Your financial situation
As we’ve established many times before in this article, Wells Fargo does offer a direct crypto investment service in the form of its Bitcoin fund. But, this fund is only exclusive to their wealthier customers. If you fall within that bracket then great, you can invest in Bitcoin without having to deal with third-party crypto exchanges.
On the contrary, if you’re a regular customer and would like to avail similar services as well, you might have to look for alternative options.
How serious you are about crypto
Let’s be frank, if you’re not serious about using crypto as a possible investment opportunity, there is no point changing banks just to try things out. Besides, you can always sign up for secondary finance services like Cash App and use them to dip your toes in the world of crypto.

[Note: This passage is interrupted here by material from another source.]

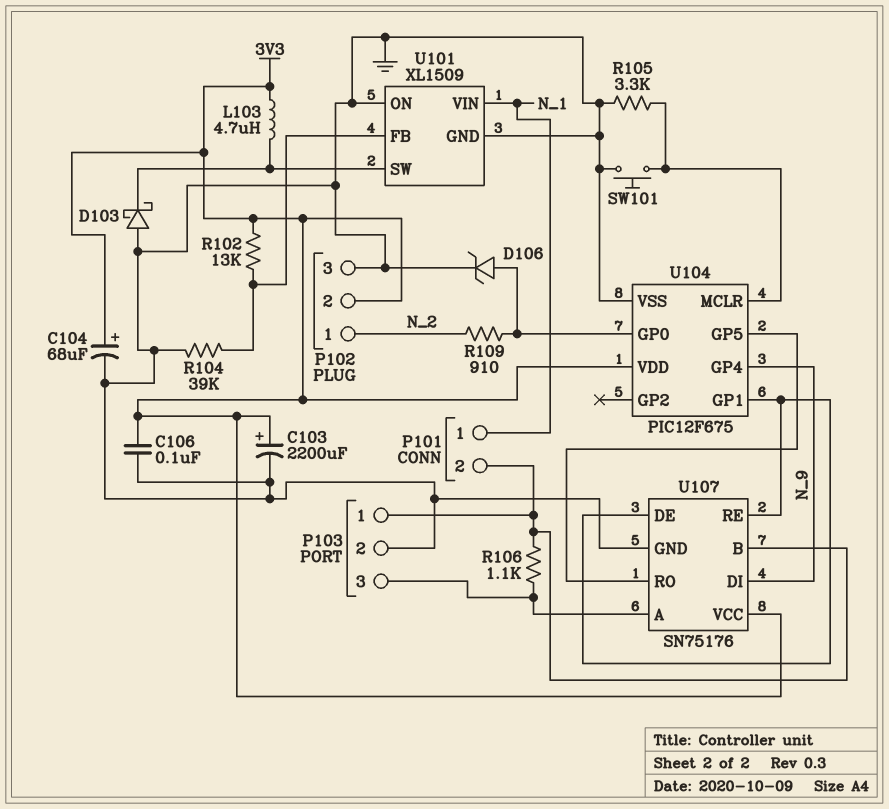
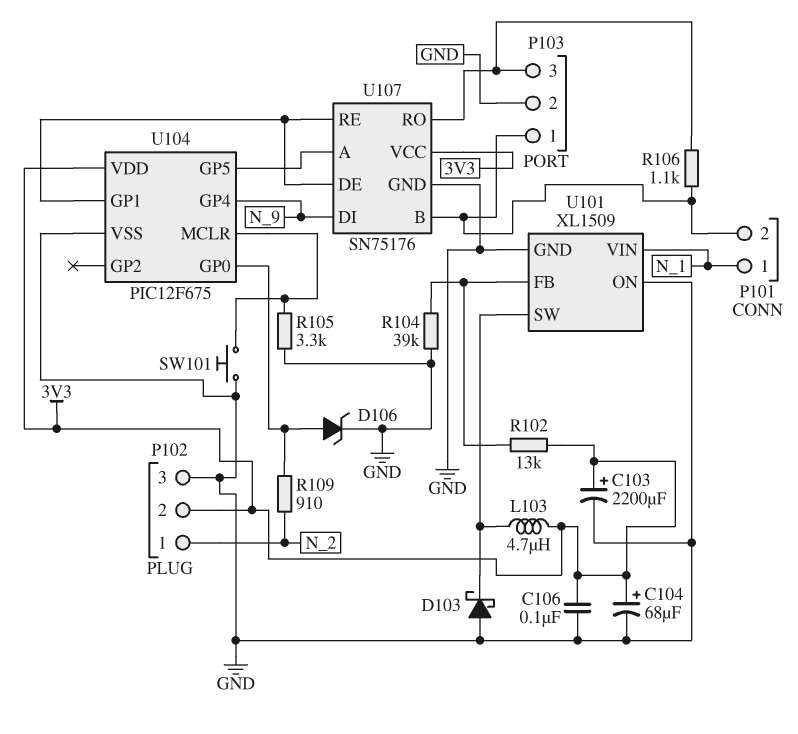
U107 pin A: P103/3 -> U104/GP5
U107 pin RO: U104/GP5 -> P103/3

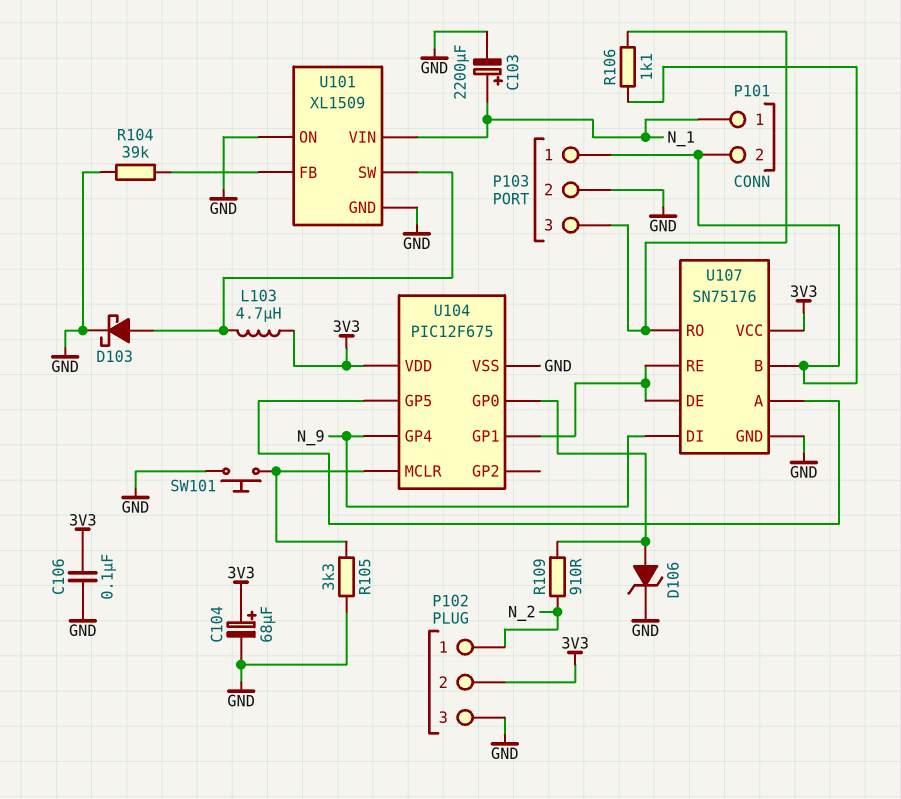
C103: 2200uF (plus 3V3, minus GND) -> 2200uF (plus N_1, minus GND)
D103: schottky (A GND, K U101/SW) -> schottky (A U101/SW, K GND)
R102: 13k (3V3, U101/FB) -> none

Besides, you are not obliged to choose an alternative bank right now. If you do become serious about crypto investments, you can consider an alternative banking option in the future.
Alternatives to consider
If you do want to switch from Wells Fargo to some other bank, your first hurdle is to find one that best fits your needs. But, don’t worry, we already did the hard part for you. After going through a number of notable options, these are the most crypto-friendly banks and financial institutions:
We mentioned this briefly before, but Cash App can be a great alternative for entering the crypto market. Technically speaking, it is not a complete replacement for your Wells Fargo bank. Instead, you can think of it as an upgrade to your existing setup.
Once signed up, you can add funds to many popular crypto exchanges — like Binance or Coinbase — through your Cash App or its debit card. You can also purchase Bitcoin directly from the mobile app by following this guide.

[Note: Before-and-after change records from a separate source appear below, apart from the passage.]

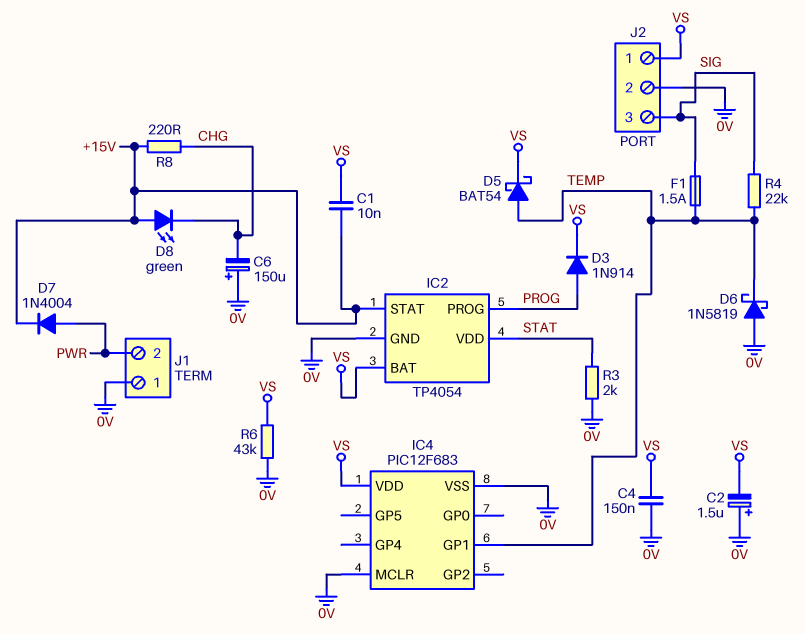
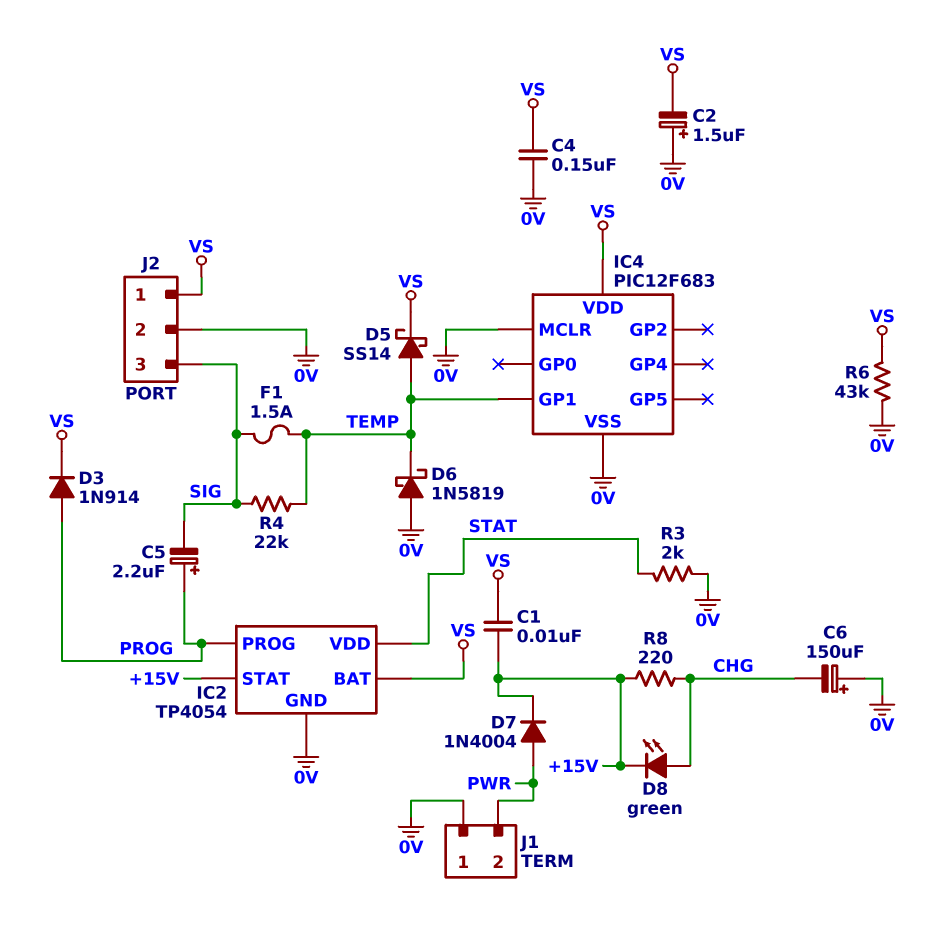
C5: none -> 2.2uF (plus PROG, minus SIG)
D5: schottky BAT54 (A TEMP, K VS) -> schottky SS14 (A TEMP, K VS)
D8: LED green (A +15V, K CHG) -> LED green (A CHG, K +15V)

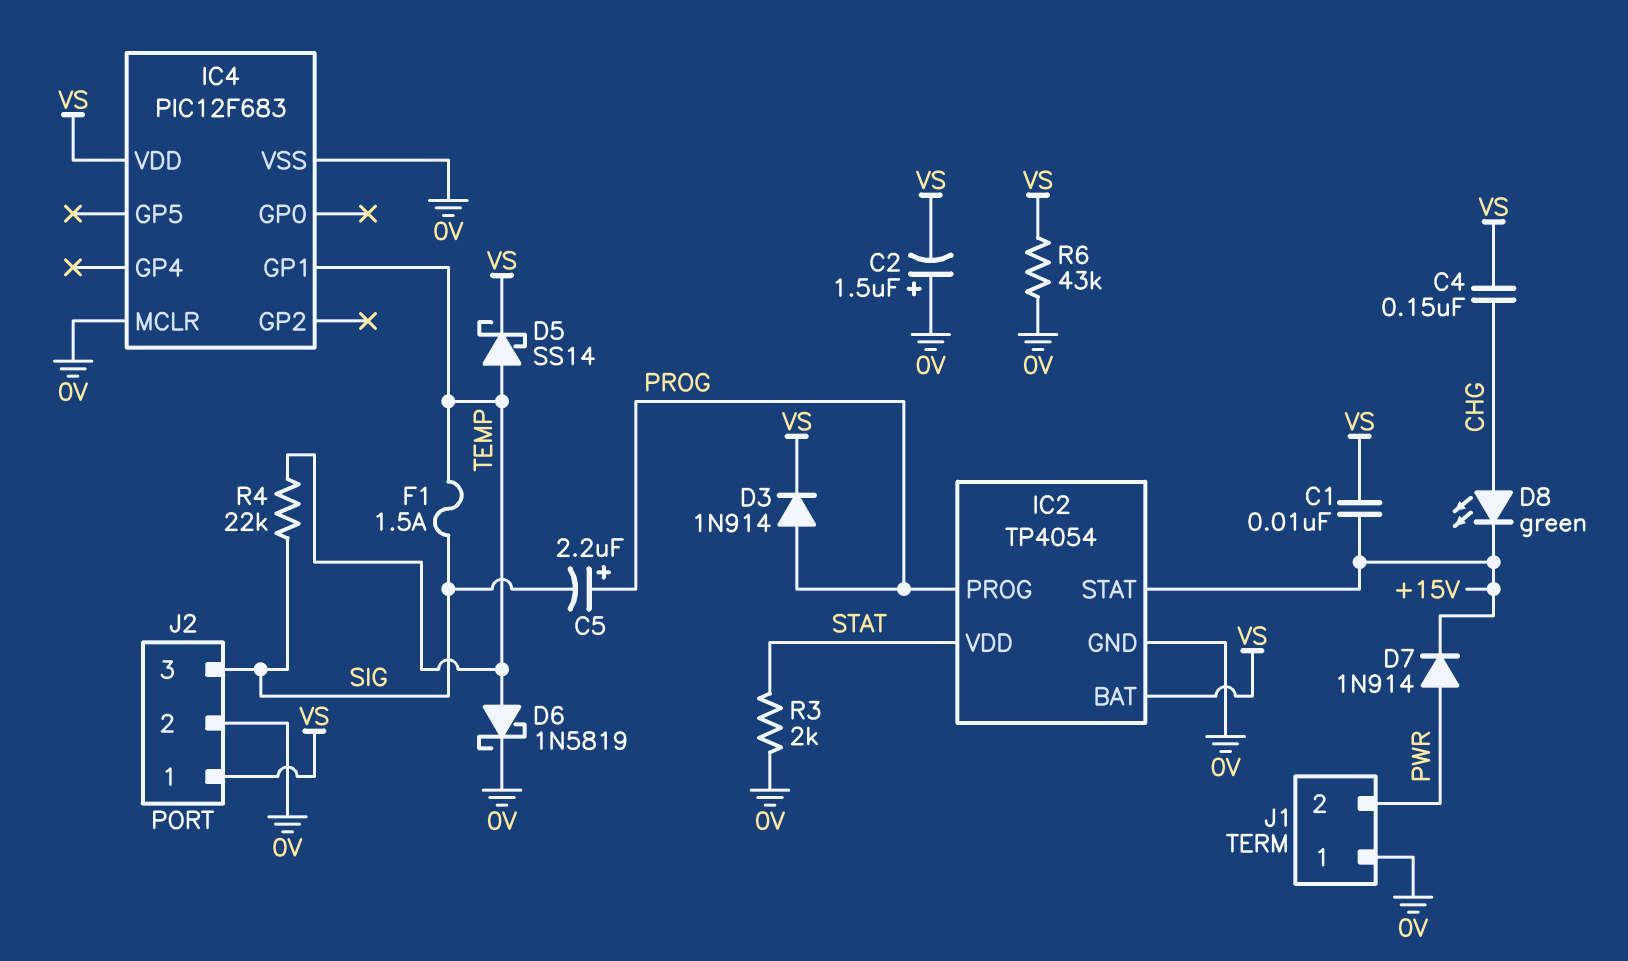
C4: 150nF (0V, VS) -> 150nF (CHG, VS)
C6: 150uF (plus 0V, minus CHG) -> none
D6: schottky 1N5819 (A 0V, K TEMP) -> schottky 1N5819 (A TEMP, K 0V)
D7: diode 1N4004 (A PWR, K +15V) -> diode 1N914 (A PWR, K +15V)
R8: 220 (+15V, CHG) -> none

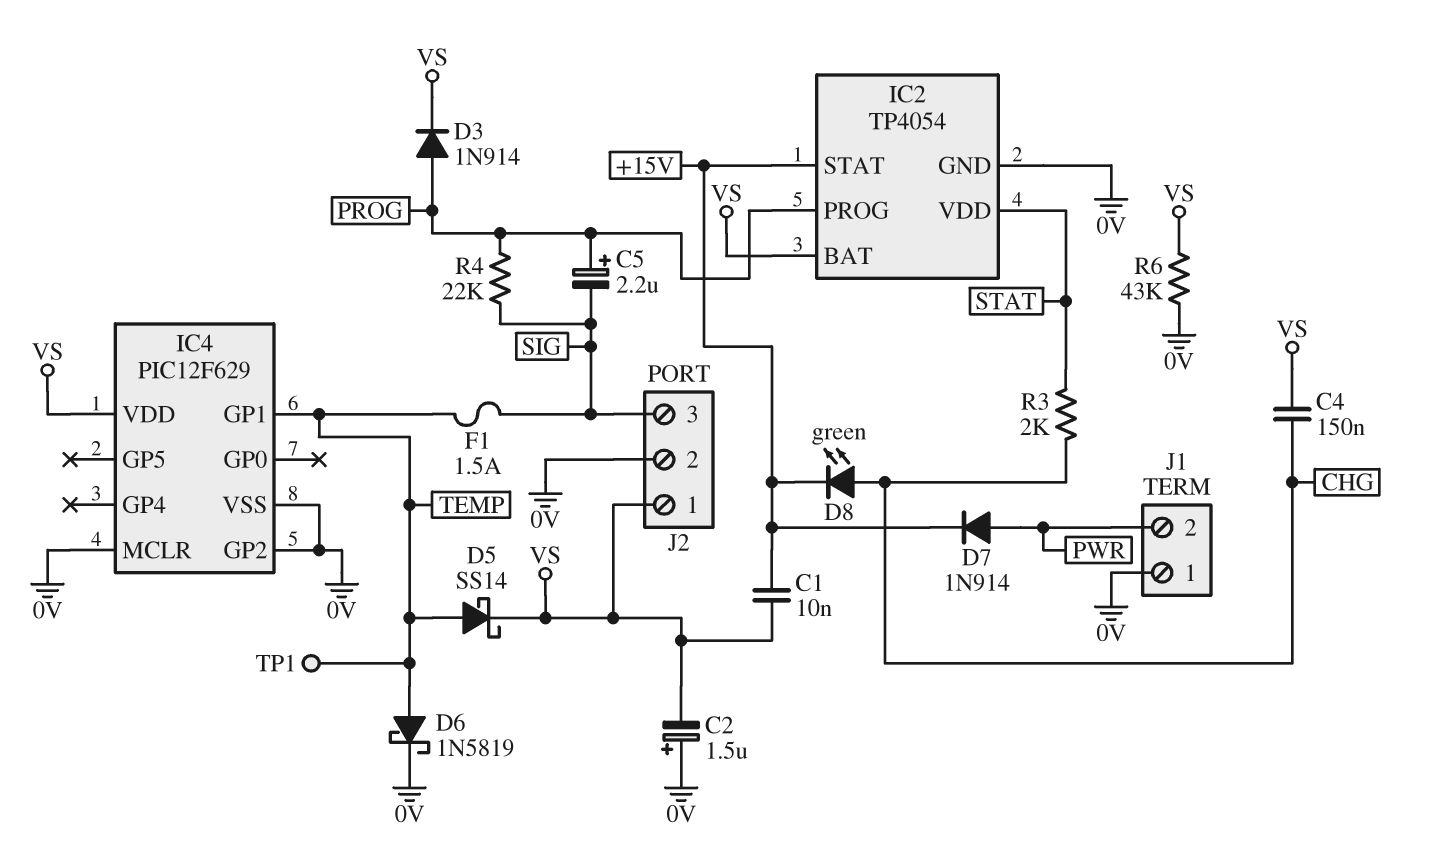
IC4: PIC12F683 -> PIC12F629
IC4 pin GP2: none -> 0V
R3: 2k (0V, STAT) -> 2k (CHG, STAT)
R4: 22k (SIG, TEMP) -> 22k (PROG, SIG)
TP1: none -> test point (TEMP)

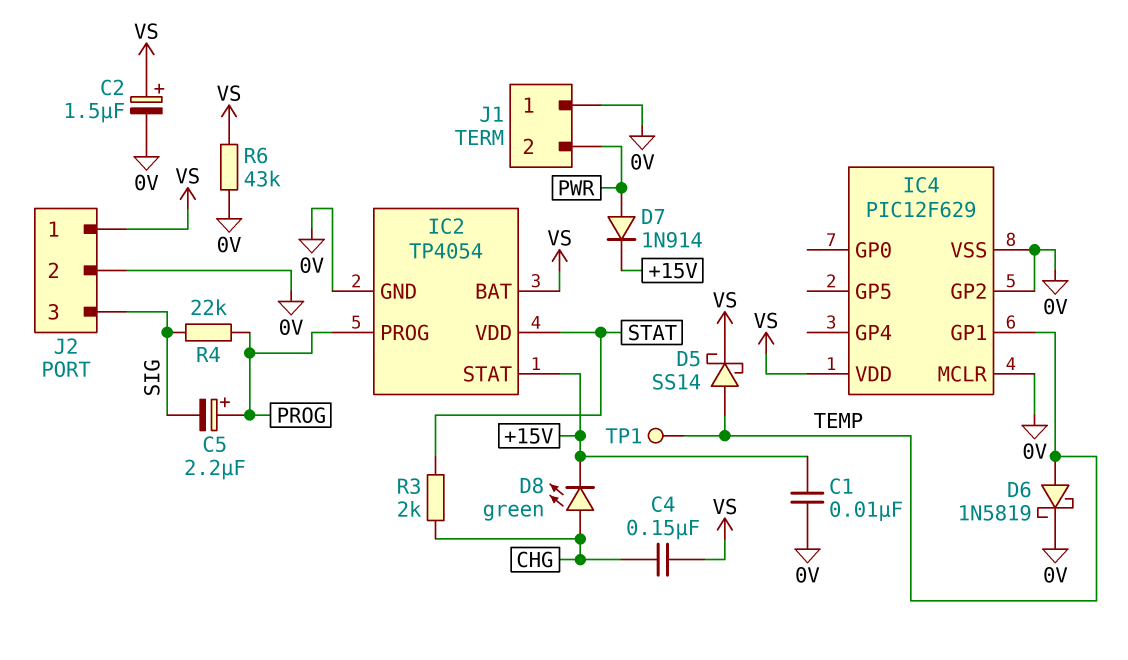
C1: 10nF (+15V, VS) -> 10nF (+15V, 0V)
C2: 1.5uF (plus 0V, minus VS) -> 1.5uF (plus VS, minus 0V)
D3: diode 1N914 (A PROG, K VS) -> none
F1: 1.5A (SIG, TEMP) -> none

Out of all the financial services we tried when creating this list, Revolut is the most diverse of them all. For starters, it is available in the US, Europe, Australia, Japan, Singapore, Switzerland, and the UK.
In addition to that, it also allows you to invest in more than 30 crypto assets with any fiat currency you have in your account, not just USD. In our experience, it also offers useful services like price alerts and auto exchanges.
Ally is another online bank that fully integrates the trading and crypto scene alongside its regular services. Not only does it have a flawless integration with crypto giant Coinbase, but you can also set up features like managed portfolios with the Robo-advisor to take your portfolio to the next level.
Advantages and disadvantages of switching to alternatives
If you still haven’t made up your mind about whether you’ll switch to an alternative or not, here are a few pros and cons to help you out.
On the one hand, if you’re not satisfied with Wells Fargo’s crypto policy, we strongly recommend you to consider alternatives. Switching over will allow you to take part in the growing world of crypto without any restrictions.
However, switching banks can be a high effort and time-consuming process. As we stated earlier, this hassle might not be worth the trouble if you’re not serious about investing in crypto.
To summarize, Wells Fargo takes a fairly cautious approach to cryptocurrencies as a whole. For its regular customers, it allows funds to be deposited to FINRA-licensed crypto exchanges. But, regular customers cannot use their credit cards for these transactions.
High net worth clients have access to these features alongside an exclusive passive Bitcoin fund. Though, the fees on this fund are a bit too high in our experience. As a whole, Well Fargo’s policy matches up neatly with a large chunk of the financial sector.
That said, there is a high possibility that the increasing popularity of crypto and future regulatory changes might alter this stance. And, a bank of this size changing its crypto policy will likely send ripples throughout the whole financial sector.
Till then, you can always switch to alternative, more crypto-friendly banks for investing in cryptocurrencies without any issues.